It is like the turning of the seasons, an indelible mark on the ebb and flow of Harvard life: some poor blocking group is quadded to Currier House, their burning effigy dissolving into destroyed hopes on the otherwise calm Charles. Their friends in Adams laugh at the fountain and the bland white walls, as they whisper thank yous to men like Roosevelt. The quadded kids fight back with one liners about the ten-man, about Heaven and Hell, making good points but missing the true beauty of the house: its design for inevitable community living, defining it as the most successful House-system residence of all.
Picture this—it’s game 6 of the Yankees-Red Sox series, and you wanted to watch it with a crazy group of kids who were brought together by a common love of excitement, of sport. If you live in Quincy, you don’t run down to the big lounge, as the rather sparsely populated picture on the front page of the Crimson a week or so ago clearly demonstrated. Maybe you run out to a bar, or your friend’s place at BC. You should have come to Currier.
The last four games of the series packed the GLM (Gilbert Lower Main) with a crowd fluctuating from thirty to an uncountable number of people. While it may be true that Currier has a high ratio of athletes, this is not the reason for the crowd—Currier House is designed to create areas of passage, locations of communication, and, as a result, community connection and increased house bonding. The GLM is in a location through which almost every resident passes on a daily basis. The dining hall is a necessary stop on the way home, unlike the satellite dining halls so common at the river Houses. Currier only has one commonly used entrance, and so the entryway itself becomes a uniting factor. Even the shuttle, the cause of so much woe for new Quadlings, provides a forum for day-to-day communication. The result is that Currier residents know each other very well. The existence of wide open spaces and large groups watching playoff baseball and political events on television not only brings the tutors and masters into the common rooms to cheer alongside us, which they do, but also brings shy residents into a forum without awkward silence.

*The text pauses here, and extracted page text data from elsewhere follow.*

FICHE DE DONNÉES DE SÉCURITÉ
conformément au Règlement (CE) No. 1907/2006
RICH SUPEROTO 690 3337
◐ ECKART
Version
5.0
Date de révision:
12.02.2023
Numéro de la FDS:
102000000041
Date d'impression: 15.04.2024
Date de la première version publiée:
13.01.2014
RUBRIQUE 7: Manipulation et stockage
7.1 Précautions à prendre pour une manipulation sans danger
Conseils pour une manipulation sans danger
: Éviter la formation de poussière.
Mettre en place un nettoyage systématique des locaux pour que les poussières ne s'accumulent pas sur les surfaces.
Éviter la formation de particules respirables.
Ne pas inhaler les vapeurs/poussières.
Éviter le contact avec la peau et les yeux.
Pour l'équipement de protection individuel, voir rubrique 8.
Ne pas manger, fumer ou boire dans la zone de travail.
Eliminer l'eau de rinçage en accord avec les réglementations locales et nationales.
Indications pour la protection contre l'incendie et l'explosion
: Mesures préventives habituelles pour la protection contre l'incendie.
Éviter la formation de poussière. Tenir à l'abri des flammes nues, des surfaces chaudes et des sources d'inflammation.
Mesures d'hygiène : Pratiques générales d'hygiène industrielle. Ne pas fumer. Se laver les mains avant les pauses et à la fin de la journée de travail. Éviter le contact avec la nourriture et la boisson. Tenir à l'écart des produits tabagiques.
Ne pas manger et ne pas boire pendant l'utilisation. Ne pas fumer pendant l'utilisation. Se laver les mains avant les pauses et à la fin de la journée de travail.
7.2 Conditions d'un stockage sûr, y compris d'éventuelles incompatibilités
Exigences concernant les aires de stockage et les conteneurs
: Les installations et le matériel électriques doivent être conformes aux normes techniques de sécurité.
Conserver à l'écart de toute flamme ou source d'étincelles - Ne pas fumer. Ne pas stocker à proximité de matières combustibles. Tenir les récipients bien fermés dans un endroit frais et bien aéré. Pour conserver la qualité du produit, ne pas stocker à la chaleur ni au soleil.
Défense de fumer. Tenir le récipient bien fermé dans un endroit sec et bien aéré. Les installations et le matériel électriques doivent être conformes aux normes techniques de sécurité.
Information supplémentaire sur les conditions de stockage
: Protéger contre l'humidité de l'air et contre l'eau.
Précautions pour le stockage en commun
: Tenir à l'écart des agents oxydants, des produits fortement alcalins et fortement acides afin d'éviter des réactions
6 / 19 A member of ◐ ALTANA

As I drove with three Currier hallmates to New York City for Game 7 of the ALCS, I felt a pang of regret that I would not be watching the game with my fellow Currierites. My friends agreed—here we were, on the road to what would become the most epic sporting event of our lives, and there was something pulling us back, though of course we wanted to be at the game more than anything. We kept in telephone contact with the GLM the entire game, not only to share our joy, but also so that we could hear theirs.
Building a residential house is all about defining student space, about deciding how students should interact and then reinforcing that idea with real design principles. The same goes for academic buildings—Frank Gehry’s new building at MIT, designed with the idea of collaborative communication among quiet, shy professors in mind, has already created murmurs of increased productivity. The hallways and common spaces require day-to-day interaction by necessity. It is clear that the designers of Currier House had much the same idea in mind—students will interact over more than just dinner; students will experience the serendipitous, and productivity will increase.

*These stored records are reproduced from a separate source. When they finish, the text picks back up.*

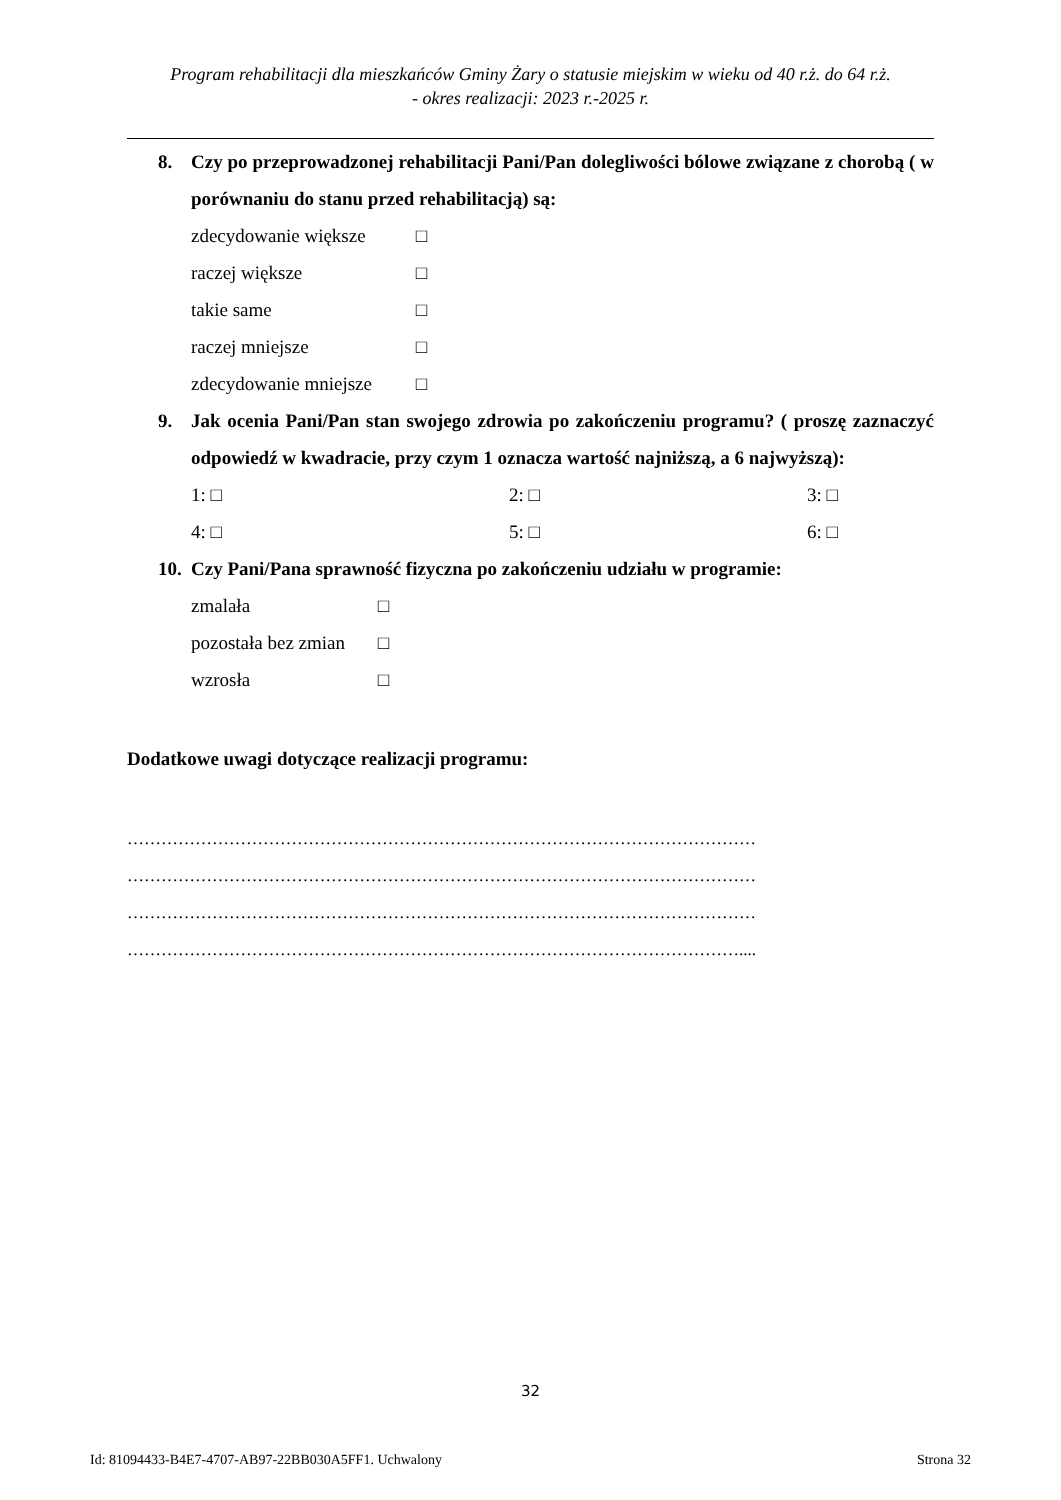Program rehabilitacji dla mieszkańców Gminy Żary o statusie miejskim w wieku od 40 r.ż. do 64 r.ż.
- okres realizacji: 2023 r.-2025 r.
8. Czy po przeprowadzonej rehabilitacji Pani/Pan dolegliwości bólowe związane z chorobą ( w porównaniu do stanu przed rehabilitacją) są:
zdecydowanie większe □
raczej większe □
takie same □
raczej mniejsze □
zdecydowanie mniejsze □
9. Jak ocenia Pani/Pan stan swojego zdrowia po zakończeniu programu? ( proszę zaznaczyć odpowiedź w kwadracie, przy czym 1 oznacza wartość najniższą, a 6 najwyższą):
1: □ 2: □ 3: □ 4: □ 5: □ 6: □
10. Czy Pani/Pana sprawność fizyczna po zakończeniu udziału w programie:
zmalała □
pozostała bez zmian □
wzrosła □
Dodatkowe uwagi dotyczące realizacji programu:
…………………………………………………………………………………………………
…………………………………………………………………………………………………
…………………………………………………………………………………………………
………………………………………………………………………………………………....
32
Id: 81094433-B4E7-4707-AB97-22BB030A5FF1. Uchwalony Strona 32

The flow of people through common space aids more than just the Nielsen ratings of Fox. Currier residents passing through Main Street, as House Master Joe Badaracco calls the Lower Main, tend to share views, be they political, social, or otherwise. As work gets intense and the nights get late, people come out of their shells in the centralized areas, and some learn more in five minutes than they learned all week in class.

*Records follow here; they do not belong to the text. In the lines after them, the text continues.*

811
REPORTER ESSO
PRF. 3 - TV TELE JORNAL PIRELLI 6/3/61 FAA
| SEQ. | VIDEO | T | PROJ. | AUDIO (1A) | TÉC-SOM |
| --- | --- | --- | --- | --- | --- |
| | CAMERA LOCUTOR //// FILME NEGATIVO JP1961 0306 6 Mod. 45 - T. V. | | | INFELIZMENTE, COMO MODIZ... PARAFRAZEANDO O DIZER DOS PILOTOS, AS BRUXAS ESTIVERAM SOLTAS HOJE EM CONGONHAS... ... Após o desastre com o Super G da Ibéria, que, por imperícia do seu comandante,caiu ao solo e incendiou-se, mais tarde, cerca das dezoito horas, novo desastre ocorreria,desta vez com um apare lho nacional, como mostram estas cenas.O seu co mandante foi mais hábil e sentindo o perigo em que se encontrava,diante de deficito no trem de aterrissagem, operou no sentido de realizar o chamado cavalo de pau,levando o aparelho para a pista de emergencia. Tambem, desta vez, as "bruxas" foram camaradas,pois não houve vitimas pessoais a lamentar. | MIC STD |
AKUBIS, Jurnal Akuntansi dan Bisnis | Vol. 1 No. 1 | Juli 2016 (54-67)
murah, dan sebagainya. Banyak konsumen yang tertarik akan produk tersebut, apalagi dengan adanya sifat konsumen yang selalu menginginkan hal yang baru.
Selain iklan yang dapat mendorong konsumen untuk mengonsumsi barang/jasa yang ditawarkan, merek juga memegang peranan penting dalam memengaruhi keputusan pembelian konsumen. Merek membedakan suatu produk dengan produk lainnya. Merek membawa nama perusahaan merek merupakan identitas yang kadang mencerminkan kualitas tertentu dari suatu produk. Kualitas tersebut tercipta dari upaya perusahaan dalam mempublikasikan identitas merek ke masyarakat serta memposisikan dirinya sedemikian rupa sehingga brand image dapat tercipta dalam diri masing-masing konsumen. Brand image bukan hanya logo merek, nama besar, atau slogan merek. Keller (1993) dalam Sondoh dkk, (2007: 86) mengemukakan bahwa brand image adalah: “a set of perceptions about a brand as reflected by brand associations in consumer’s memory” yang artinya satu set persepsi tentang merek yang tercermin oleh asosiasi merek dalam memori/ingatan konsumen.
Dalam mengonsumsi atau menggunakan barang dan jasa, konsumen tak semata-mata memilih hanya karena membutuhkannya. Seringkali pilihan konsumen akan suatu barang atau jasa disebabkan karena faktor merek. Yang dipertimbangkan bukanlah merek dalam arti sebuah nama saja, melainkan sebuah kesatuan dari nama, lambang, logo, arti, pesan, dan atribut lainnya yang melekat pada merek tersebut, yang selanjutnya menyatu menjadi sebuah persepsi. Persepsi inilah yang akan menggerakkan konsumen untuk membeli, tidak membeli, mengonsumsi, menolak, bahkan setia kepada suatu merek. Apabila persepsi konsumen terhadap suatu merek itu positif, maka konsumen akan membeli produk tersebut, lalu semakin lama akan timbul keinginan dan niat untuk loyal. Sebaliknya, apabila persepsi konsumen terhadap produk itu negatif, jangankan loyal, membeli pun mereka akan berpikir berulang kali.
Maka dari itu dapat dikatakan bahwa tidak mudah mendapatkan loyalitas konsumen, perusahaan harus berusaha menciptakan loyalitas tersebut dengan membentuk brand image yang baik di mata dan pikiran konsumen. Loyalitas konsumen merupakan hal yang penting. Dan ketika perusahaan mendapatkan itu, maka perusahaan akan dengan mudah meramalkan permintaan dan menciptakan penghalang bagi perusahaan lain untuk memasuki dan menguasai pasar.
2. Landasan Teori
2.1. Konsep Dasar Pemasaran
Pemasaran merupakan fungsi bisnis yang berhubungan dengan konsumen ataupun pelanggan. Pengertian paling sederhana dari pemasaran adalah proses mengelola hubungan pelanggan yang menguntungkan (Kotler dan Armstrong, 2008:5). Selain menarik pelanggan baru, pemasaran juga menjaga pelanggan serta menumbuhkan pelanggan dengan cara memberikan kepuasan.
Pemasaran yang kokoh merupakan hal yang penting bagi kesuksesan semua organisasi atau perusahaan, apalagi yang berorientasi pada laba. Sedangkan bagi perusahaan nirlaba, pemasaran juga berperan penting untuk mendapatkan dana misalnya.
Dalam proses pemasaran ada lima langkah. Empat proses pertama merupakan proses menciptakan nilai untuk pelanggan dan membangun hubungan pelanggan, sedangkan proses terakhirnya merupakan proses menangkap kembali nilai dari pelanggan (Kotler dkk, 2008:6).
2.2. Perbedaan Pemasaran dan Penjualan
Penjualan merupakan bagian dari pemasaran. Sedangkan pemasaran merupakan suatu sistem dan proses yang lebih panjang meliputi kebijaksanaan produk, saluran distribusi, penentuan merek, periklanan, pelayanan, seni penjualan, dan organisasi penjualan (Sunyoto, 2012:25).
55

As the administration begins to design residences in Allston, I implore the Corporation to consider these ideals—create space to move through, and to stop in. Create space where students will be forced to rub elbows outside of their blocking groups, and where the resident masters, scholars, and tutors will be encouraged to make daily contact on a pedestrian level. This can be done so simply, and yet it is absent from much of campus, whether one is taking an elevator to their suite without passing through any usable space or winding up a rather exclusive staircase. College should not be intellectually comfortable—it should spark debate, confuse you, challenge you, and improve you. As such, residences, as Currier so successfully does, should, through their silent designs, encourage give-and-take, and a healthy fear of the Currier tree.
Jonathan C. Bardin ‘06-’07 is a Visual and Environmental Science concentrator in Currier House.